• Task to carry out: With the images removed, write out each record exactly as given.

• Data for processing:
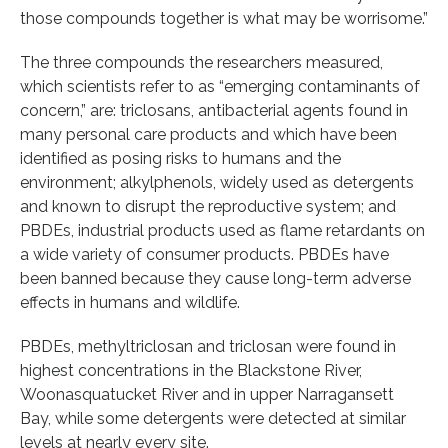
those compounds together is what may be worrisome.”
The three compounds the researchers measured,
which scientists refer to as “emerging contaminants of
concern,” are: triclosans, antibacterial agents found in
many personal care products and which have been
identified as posing risks to humans and the
environment; alkylphenols, widely used as detergents
and known to disrupt the reproductive system; and
PBDEs, industrial products used as flame retardants on
a wide variety of consumer products. PBDEs have
been banned because they cause long-term adverse
effects in humans and wildlife.
PBDEs, methyltriclosan and triclosan were found in
highest concentrations in the Blackstone River,
Woonasquatucket River and in upper Narragansett
Bay, while some detergents were detected at similar
levels at nearly every site.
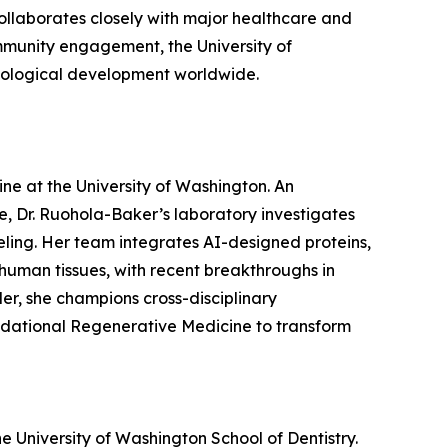
ollaborates closely with major healthcare and
community engagement, the University of
hnological development worldwide.
ne at the University of Washington. An
, Dr. Ruohola-Baker’s laboratory investigates
eling. Her team integrates AI-designed proteins,
human tissues, with recent breakthroughs in
er, she champions cross-disciplinary
oundational Regenerative Medicine to transform
he University of Washington School of Dentistry.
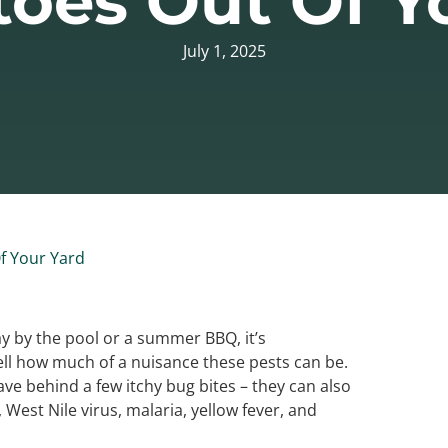
oes Out Of Y
July 1, 2025
f Your Yard
ay by the pool or a summer BBQ, it’s
ll how much of a nuisance these pests can be.
e behind a few itchy bug bites – they can also
 West Nile virus, malaria, yellow fever, and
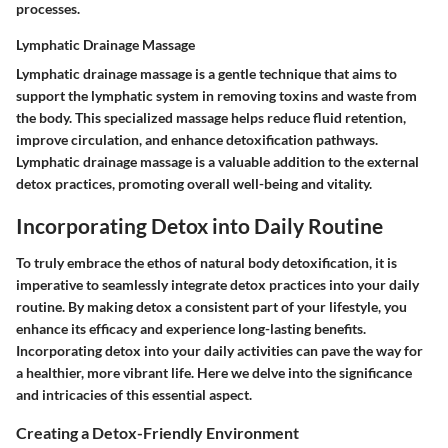
processes.
Lymphatic Drainage Massage
Lymphatic drainage massage is a gentle technique that aims to
support the lymphatic system in removing toxins and waste from
the body. This specialized massage helps reduce fluid retention,
improve circulation, and enhance detoxification pathways.
Lymphatic drainage massage is a valuable addition to the external
detox practices, promoting overall well-being and vitality.
Incorporating Detox into Daily Routine
To truly embrace the ethos of natural body detoxification, it is
imperative to seamlessly integrate detox practices into your daily
routine. By making detox a consistent part of your lifestyle, you
enhance its efficacy and experience long-lasting benefits.
Incorporating detox into your daily activities can pave the way for
a healthier, more vibrant life. Here we delve into the significance
and intricacies of this essential aspect.
Creating a Detox-Friendly Environment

• Exercise result:
those compounds together is what may be worrisome.”
The three compounds the researchers measured,
which scientists refer to as “emerging contaminants of
concern,” are: triclosans, antibacterial agents found in
many personal care products and which have been
identified as posing risks to humans and the
environment; alkylphenols, widely used as detergents
and known to disrupt the reproductive system; and
PBDEs, industrial products used as flame retardants on
a wide variety of consumer products. PBDEs have
been banned because they cause long-term adverse
effects in humans and wildlife.
PBDEs, methyltriclosan and triclosan were found in
highest concentrations in the Blackstone River,
Woonasquatucket River and in upper Narragansett
Bay, while some detergents were detected at similar
levels at nearly every site.
ollaborates closely with major healthcare and
community engagement, the University of
hnological development worldwide.
ne at the University of Washington. An
, Dr. Ruohola-Baker’s laboratory investigates
eling. Her team integrates AI-designed proteins,
human tissues, with recent breakthroughs in
er, she champions cross-disciplinary
oundational Regenerative Medicine to transform
he University of Washington School of Dentistry.
oes Out Of Y
July 1, 2025
f Your Yard
ay by the pool or a summer BBQ, it’s
ll how much of a nuisance these pests can be.
e behind a few itchy bug bites – they can also
 West Nile virus, malaria, yellow fever, and
processes.
Lymphatic Drainage Massage
Lymphatic drainage massage is a gentle technique that aims to
support the lymphatic system in removing toxins and waste from
the body. This specialized massage helps reduce fluid retention,
improve circulation, and enhance detoxification pathways.
Lymphatic drainage massage is a valuable addition to the external
detox practices, promoting overall well-being and vitality.
Incorporating Detox into Daily Routine
To truly embrace the ethos of natural body detoxification, it is
imperative to seamlessly integrate detox practices into your daily
routine. By making detox a consistent part of your lifestyle, you
enhance its efficacy and experience long-lasting benefits.
Incorporating detox into your daily activities can pave the way for
a healthier, more vibrant life. Here we delve into the significance
and intricacies of this essential aspect.
Creating a Detox-Friendly Environment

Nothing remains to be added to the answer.